Hello, I am in desperate need of some tiny block type letters approx 3mm to 4mm tall and I have been reading that the Bar Mills Build Your Own Billboard kit has a bunch of small brass letters but I can't find any pictures of the kit itself,anywhere????? Does anyone here have this kit and if so, can you tell me the dimensions of the letters that are included?
Any help would be greatly appreciated!!!!!!!
Thanks!


----------



## tjcruiser (Jan 10, 2010)

Ben,

You say "brass letters" ... do you mean actual 3D letters (with thickness), or do you simply mean decal type letters in a brass or gold color? Hopefully, the latter ... if so ...

These dry-transfer rub-on decals from Woodland Scenics are quite good. I used a set recently to re-number an old Lionel loco. Easy to use, very crisp edges, and no clear-film margin like you would see with conventional water-based decals.

Check out these sheets (links) below ... different font styles, each sheet with various size letters ...

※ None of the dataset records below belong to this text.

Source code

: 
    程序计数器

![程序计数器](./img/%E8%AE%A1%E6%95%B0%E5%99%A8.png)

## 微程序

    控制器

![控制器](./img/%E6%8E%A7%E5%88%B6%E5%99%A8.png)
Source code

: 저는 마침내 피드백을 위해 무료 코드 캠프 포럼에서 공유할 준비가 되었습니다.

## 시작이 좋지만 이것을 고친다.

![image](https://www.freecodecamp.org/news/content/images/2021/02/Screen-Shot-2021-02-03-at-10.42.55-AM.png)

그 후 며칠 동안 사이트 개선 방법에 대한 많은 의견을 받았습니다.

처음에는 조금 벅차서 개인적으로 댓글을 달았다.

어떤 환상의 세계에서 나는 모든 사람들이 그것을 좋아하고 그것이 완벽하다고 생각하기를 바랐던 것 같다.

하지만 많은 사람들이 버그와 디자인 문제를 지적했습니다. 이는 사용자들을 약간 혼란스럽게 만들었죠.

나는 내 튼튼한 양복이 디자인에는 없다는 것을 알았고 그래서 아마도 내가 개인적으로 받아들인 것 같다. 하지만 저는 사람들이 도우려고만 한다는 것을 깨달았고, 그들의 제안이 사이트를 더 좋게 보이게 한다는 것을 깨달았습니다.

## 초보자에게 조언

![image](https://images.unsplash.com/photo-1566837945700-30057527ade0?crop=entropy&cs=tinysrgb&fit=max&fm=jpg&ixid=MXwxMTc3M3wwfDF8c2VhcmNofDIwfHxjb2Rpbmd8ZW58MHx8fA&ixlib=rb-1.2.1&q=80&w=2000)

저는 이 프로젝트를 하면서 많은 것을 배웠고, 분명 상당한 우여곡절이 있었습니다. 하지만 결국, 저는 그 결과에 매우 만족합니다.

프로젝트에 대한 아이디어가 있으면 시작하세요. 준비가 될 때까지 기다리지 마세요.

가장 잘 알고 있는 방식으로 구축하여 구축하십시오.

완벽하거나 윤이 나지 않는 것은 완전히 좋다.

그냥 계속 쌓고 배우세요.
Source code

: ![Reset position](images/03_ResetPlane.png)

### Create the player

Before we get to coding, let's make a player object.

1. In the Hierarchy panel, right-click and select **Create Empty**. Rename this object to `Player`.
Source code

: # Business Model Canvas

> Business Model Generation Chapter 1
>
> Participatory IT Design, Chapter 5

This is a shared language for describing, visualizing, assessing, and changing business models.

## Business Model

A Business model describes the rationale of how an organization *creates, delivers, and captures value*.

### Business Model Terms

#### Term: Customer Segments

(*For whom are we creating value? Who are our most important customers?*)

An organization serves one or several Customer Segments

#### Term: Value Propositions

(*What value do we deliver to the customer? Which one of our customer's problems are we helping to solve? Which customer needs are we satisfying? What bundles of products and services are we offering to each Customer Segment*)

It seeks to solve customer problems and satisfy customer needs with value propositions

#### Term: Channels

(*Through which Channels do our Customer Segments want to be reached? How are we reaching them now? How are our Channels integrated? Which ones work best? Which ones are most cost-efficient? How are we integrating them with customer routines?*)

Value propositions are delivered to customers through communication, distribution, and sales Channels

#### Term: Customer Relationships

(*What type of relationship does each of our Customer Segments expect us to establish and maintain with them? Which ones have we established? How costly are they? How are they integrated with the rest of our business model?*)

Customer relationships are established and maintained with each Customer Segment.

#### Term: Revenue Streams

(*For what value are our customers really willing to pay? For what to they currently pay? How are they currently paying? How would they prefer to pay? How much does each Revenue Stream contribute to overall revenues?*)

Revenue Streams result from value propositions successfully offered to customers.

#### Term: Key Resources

http://woodlandscenics.woodlandscenics.com/show/Item/MG703/page/9

http://woodlandscenics.woodlandscenics.com/show/Item/MG717/page/11

http://woodlandscenics.woodlandscenics.com/show/Item/MG722/page/12

http://woodlandscenics.woodlandscenics.com/show/Item/MG736/page/14

You can buy from WS direct, or via other sources (Walthers, ebay, etc.)

Hope this helps,

TJ


----------



## Ben (Apr 25, 2010)

HelloTj, i'm actually needing the brass letters as they have thickness to them. I need the letters to use on a master I am making and it will be cast into resin. The letters need to be raised from the surface a tiny bit so they will appear to one with the pieces they are on, once cast.
Thank you for you help though!


----------



## tjcruiser (Jan 10, 2010)

Ahh ... tough hunt on your end. Doll house shops? Jewelry shops (charms, etc.)? They wouldn't have to be brass, right?


----------



## Ben (Apr 25, 2010)

Hey TJ, they're out there. I've found them in plastic, metal transfers and etch but so far they don't have the correct "look" that i'm going for. They can be made out of anything as long as they have a little thckness to them.


----------



## alcoman (Nov 4, 2009)

Have you thought about using a metal stamp set? It should be fairly easy to make a mold around them.


----------



## tjcruiser (Jan 10, 2010)

alcoman said:


> Have you thought about using a metal stamp set? It should be fairly easy to make a mold around them.


But they he'd get a reverse image. A stamp set is always reverse letters when you look at it. Right ???

TJ


----------